Panoramic view of the ruins of Ani: the remains of the thick walls and the "thousand and one" churches.

From Yereruyk, you have to go a little north and stop at Haykadzor, to enjoy the most beautiful view of Ani, as a sign at the entrance of the village says. Nowhere are the ruins of Turkey's former capital more visible than from this place, which was used as a hiding place during the Soviet era. Today, access is allowed, but there is no question of crossing the Akhurian, which is guarded as it was during the Cold War. A paved road leads to the edge of the ravine, facilitating the panoramic view of Ani, whose remains of thick walls and "one thousand and one" churches stretch out on a grassy plateau, beyond a medieval bridge of which only the powerful pillars remain. To visit Ani, as suggested by Yerevan agencies, Armenians must make a 450 km detour through Georgia.

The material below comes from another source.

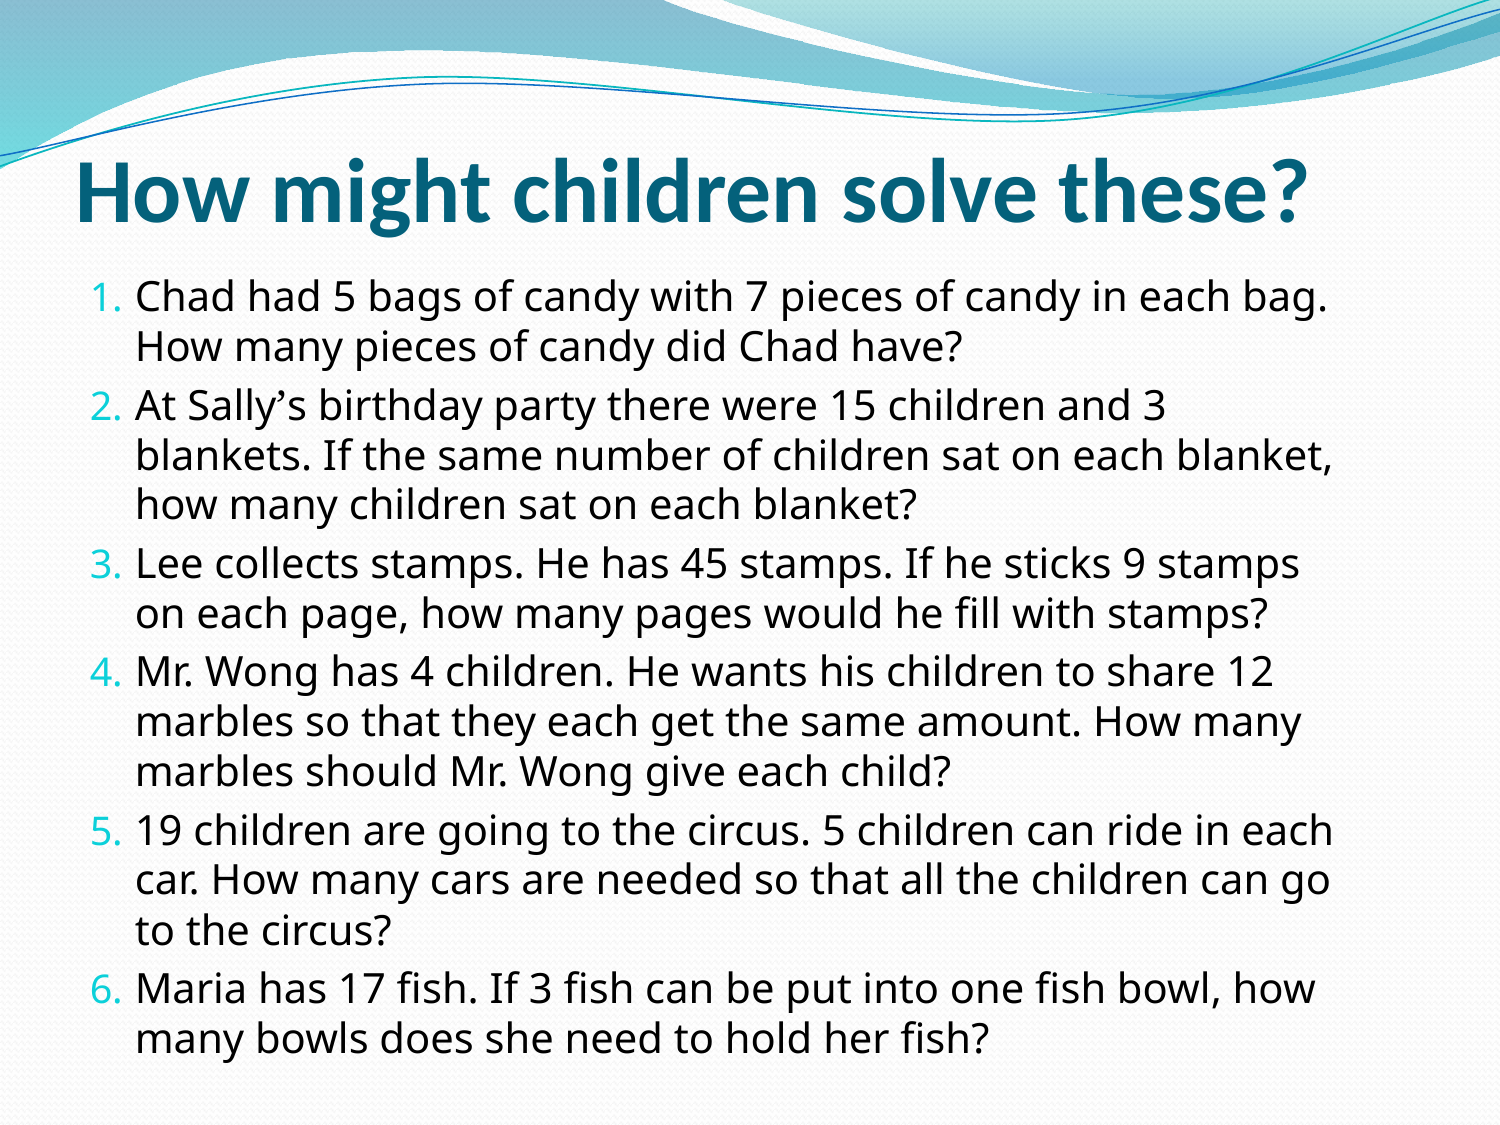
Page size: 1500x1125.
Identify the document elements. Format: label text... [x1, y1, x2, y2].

list Chad had 5 bags of candy with 7 pieces of candy in each bag. How many pieces of candy did Chad have? At Sally’s birthday party there were 15 children and 3 blankets. If the same number of children sat on each blanket, how many children sat on each blanket? Lee collects stamps. He has 45 stamps. If he sticks 9 stamps on each page, how many pages would he fill with stamps? Mr. Wong has 4 children. He wants his children to share 12 marbles so that they each get the same amount. How many marbles should Mr. Wong give each child? 19 children are going to the circus. 5 children can ride in each car. How many cars are needed so that all the children can go to the circus? Maria has 17 fish. If 3 fish can be put into one fish bowl, how many bowls does she need to hold her fish? [75, 262, 1363, 1100]
title How might children solve these? [75, 112, 1425, 241]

To his misfortune, Ani is located on a strategic border, drawn by the Soviet-Turkish treaty of Moscow in 1921, in the absence of the Armenians. The Soviet side had unsuccessfully called on Turkey to return Ani, arguing that it was "of enormous importance to the Armenians from a national, historical, and artistic point of view", but would cede the site and territories of Kars and Ardahan that the Russians had conquered from the Turks in 1875! In 1968, the Soviets will still try in vain to obtain the return of Ani, in exchange for 2 Kurdish villages in the north of Armenia. Turkey has long refused to promote Ani, hiding her Armenian origins, when it did not bombard the monuments, but aware of its tourist potential, Turkey has nevertheless committed to restore it and registered it as a UNESCO World Heritage Site in 2017. But the restoration of the still standing facades of the magnificent Ani Cathedral has hardly convinced specialists, starting with the Armenians, who would like to work on a site where Armenian and Russian archaeologists were active at the beginning of the 20th century, when the region was Russian. Celebrated in 2001 as the "capital of Armenia" on the 1000th anniversary of its foundation, Ani fuels nostalgia for the lost homeland, like Ararat. A nostalgia that lives on in these desolate regions, repopulated, after the genocide, by the Armenians of Mouch and Sassoun (near Van), who heroically resisted the Turks before reaching Russian Armenia. Known for its nationalism, this rural population attached to its traditions nourishes the hope of being able to return to its ancestral lands. Every April 24, the villagers light torches to remind "those opposite" that they have not forgotten.